No, not quite, $\int_0^\infty \nu^{2n} e^{-\alpha \nu^2} d \nu = \int_0^\infty \nu^{2} e^{-m \nu^2/2 k_B T} d \nu$ What I'm saying is the terms are equal here: $$\nu^{2n} = \nu^2$$ So we will have $$2n=2$$, so $$n=1$$. Then we equate the other two terms as well: $e^{-\alpha \nu^2} =e^{-m \nu^2/2 k_B T}$ Which will give us $\alpha = m/2 k_B T$ Then we take these values and plug them into the closed form solution: $\frac{1\cdot 3 \cdot 5 \cdots (2n-1)}{2^{n+1}\alpha^n} \left( \frac{\pi}{\alpha} \right) ^{1/2}$ So the top part is the odd factorial of all the odd numbers multiplied up to 2n-1, which since n=1, that means 2n-1=2*1-1 = 1. Simple! $\frac{1}{2^{1+1}( m/2 k_B T)^1} \left( \frac{\pi}{ m/2 k_B T} \right) ^{1/2}$ Now I just plug and chug in my alpha and n values.

14. Empty

Sorry I was responding to stuff you guys kinda already figured out I guess but w/e lol I'm a bit distracted so my replies are kinda behind a step from you haha

15. AmTran_Bus

Thanks for your help all!

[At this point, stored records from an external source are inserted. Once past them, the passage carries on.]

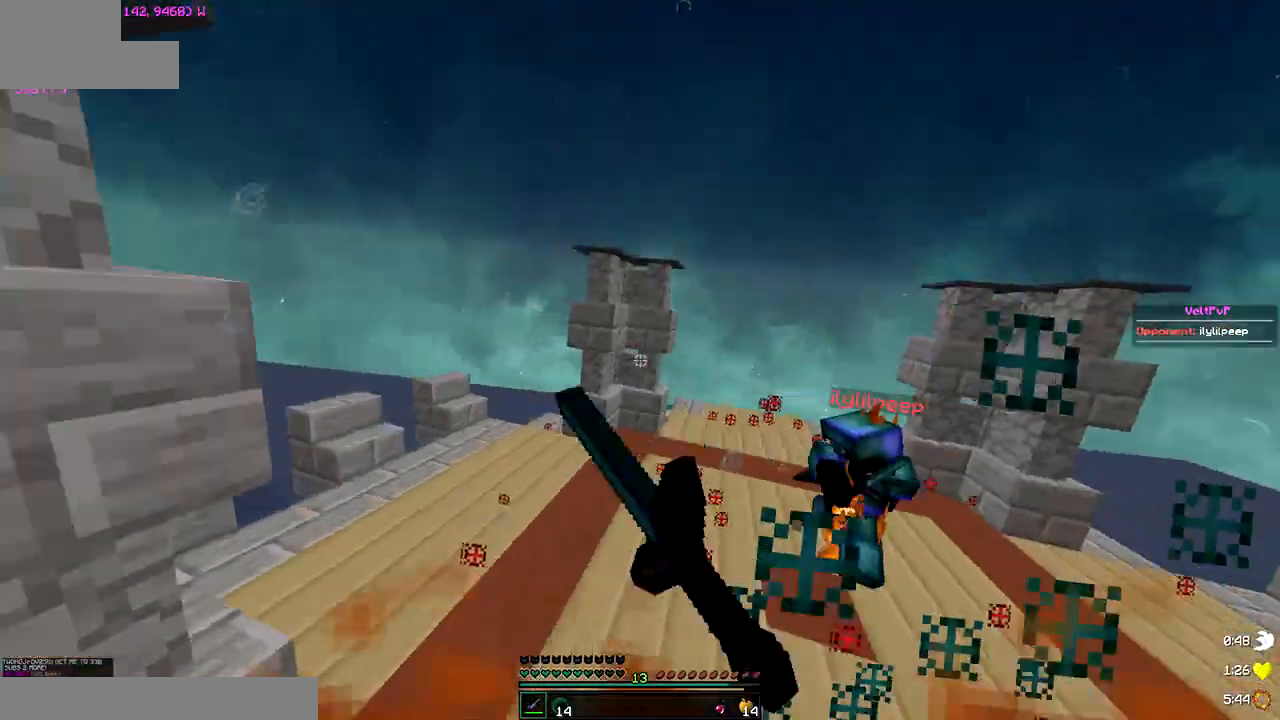
{"keys": ["up"], "events": []}
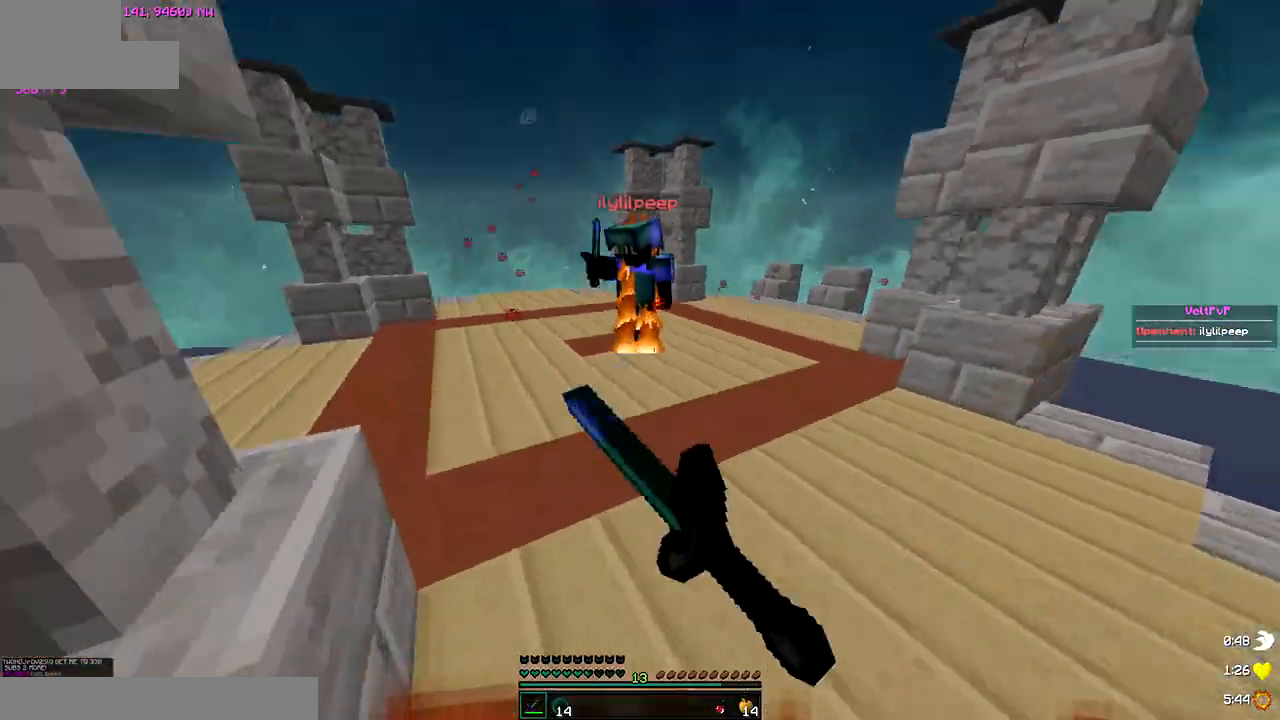
{"keys": ["up"], "events": []}
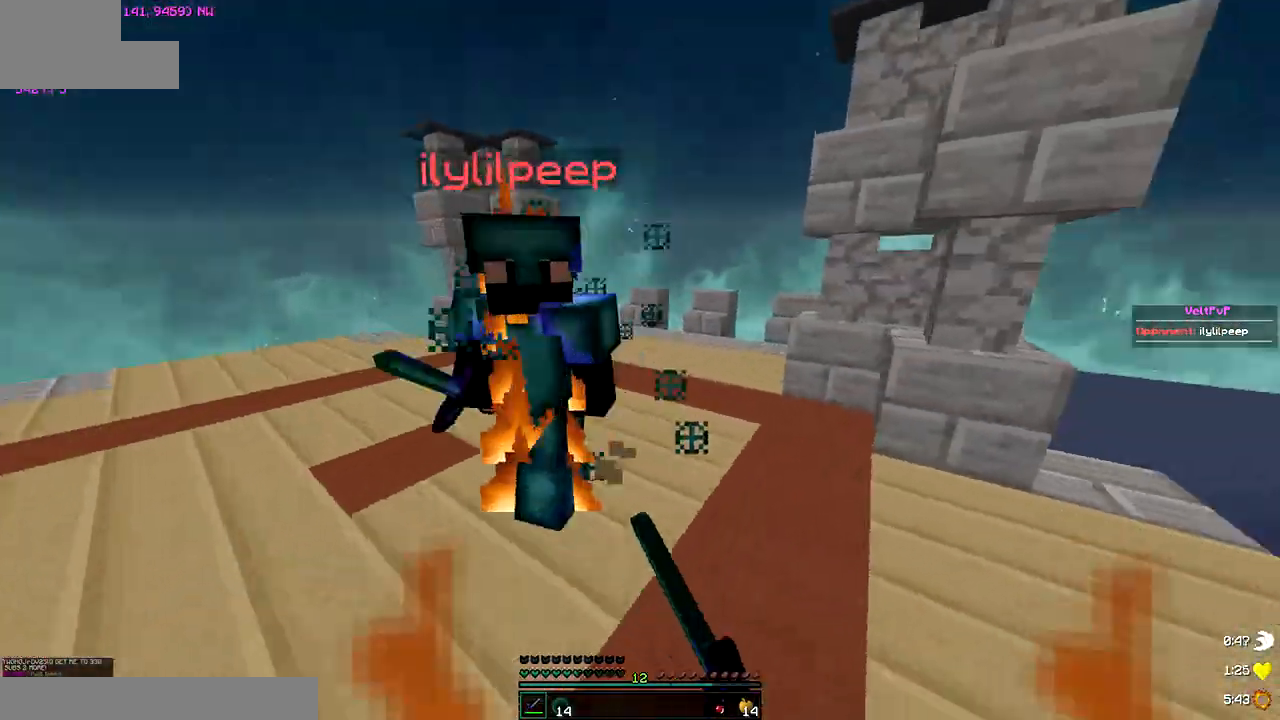
{"keys": ["up"]}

I feel much better about it. The factorial stuff up top was throwing me for a loop.

16. Empty

Cool fun problem! Is this Thermodynamics you're studying or Physical Chemistry?

17. AmTran_Bus

Quantum chem!!! Its a pain!

18. AmTran_Bus

So we are saying this is normalized then.